For the U.S. military is larger in terms of population, land-holdings, budget... than many countries of the world today combined, not to mention that it has its own President and Commander-and Chief, whose is also the President of the greater nation at-large that elected him.

And this small military-privatism pretty much controls not only the larger American population of approximately 300 million, but must of the other 7 billion citizens of the earth in one way or another. The American military reportedly has military personnel, at present, in about 120 nations of the world as we speak - and all of us know who dominates, manipulates and controls the U.N. in deference to the will of the other 191 or so member-nations.
In my opinion, America and therefore, the majority of America's citizens are, it would appear, hostages of the smaller warlike nation that co-exists within a larger nation of civilians -approximately 300 million Americans, and a world of 7 billion - particularly with our bifurcated leader, #43.
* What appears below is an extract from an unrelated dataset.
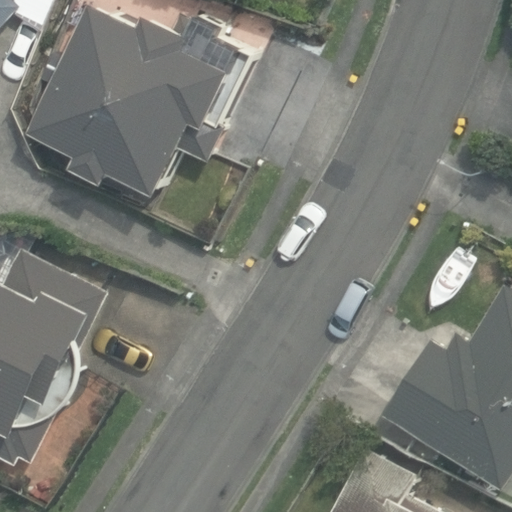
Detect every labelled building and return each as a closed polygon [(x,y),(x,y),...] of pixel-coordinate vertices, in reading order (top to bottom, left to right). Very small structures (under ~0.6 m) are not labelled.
[(0,0),(0,32),(31,2),(28,0),(0,0)] [(127,166),(173,189),(193,148),(221,160),(238,121),(232,119),(263,49),(252,44),(254,40),(189,10),(184,21),(160,10),(155,20),(112,0),(104,0),(44,127),(92,149),(86,162),(120,179),(127,166)] [(0,456),(4,449),(26,460),(29,452),(42,458),(67,407),(81,391),(89,375),(89,348),(118,289),(28,245),(15,274),(6,269),(0,282),(0,456)] [(394,411),(511,484),(511,281),(477,338),(464,329),(454,345),(440,336),(394,411)] [(445,511),(414,495),(427,470),(376,443),(339,511),(445,511)]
It is neither the majority of the American people nor the majority of the people of the world for that matter who are warlike either in nature or in kind. The majority, in both instances (including many of our allies)denounce the hawks in the 'American military war drums movement' which includes so many in the defense industry (former service-connected individuals), the administration in Washington and many retired veterans who still have a taste for blood. This denouement of America, its policies and its aggressive nature have reached astronomical proportions around the world.

This small subset of 'the less enlarged minds', those that I have just mentioned along with a portion of the citizenry, I believe are incapable of contemplating a solution to a problem other than by killing people - and of late, by taking down the capitol of other nations - contemporary American war strategy, just as they have already taken over the capitol in America. Watch out Iran?

Er herm, and weren't you in the Navy? You folks in your own privations may be a warlike nation; however, the majority of the rest of us Americans neither considers nor wants our nation to be on a constant war footing. For we of the larger crania, are capable of deliberating with other people and nations, and capable of solving problems without any bloodshed - it has been done before and we know principled negotiations can still work.

The problem with war hawks is that they do not believe in principled negotiation - they believe that the other side should always 'cave in' to the whims and wishes of the ideological American war hawks!

Not to make this personal, however, you are obviously a well versed student of history and war strategy. Are you aware of all of the skirmishes that have been prevented and resolved as a result of negotiations(s), as opposed to a shoot first and ask questions later mentality?

Conclusion:
Why not bring your 'obvious genius' over to the other side and join those of us who are a part of the American majority, as well as the majority of the truly peace-seeking people in the rest of the world.

For #43 and the America military, right now, are together responsible for most of the unrest in the world today - even our allies, to no avail, have expressed their profound concerns about American interventionism, and others expansionism!

Peace & Grace,
The Rev (not St. Augustine of 'Just War theory')



Addenda: For the American 'affaire de coeur' with war and killing, renders Jesus Christ (the prince of peace) and the scriptures, useless - a warlike nation in my opinion is an uncivilized nation and an enemy of the eschatalogical plan of Jesus Christ and his kingdom whose purpose is to eliminate war forevermore! If you are correct, then perhaps we should simply stop calling our nation 'a Christian one' and remove 'In God We trust' from our creed! Frank answer this question for me, are we to be a warlike nation, or a Christian one? In my humble opinion, the two together are mutually exclusive, the one of the other.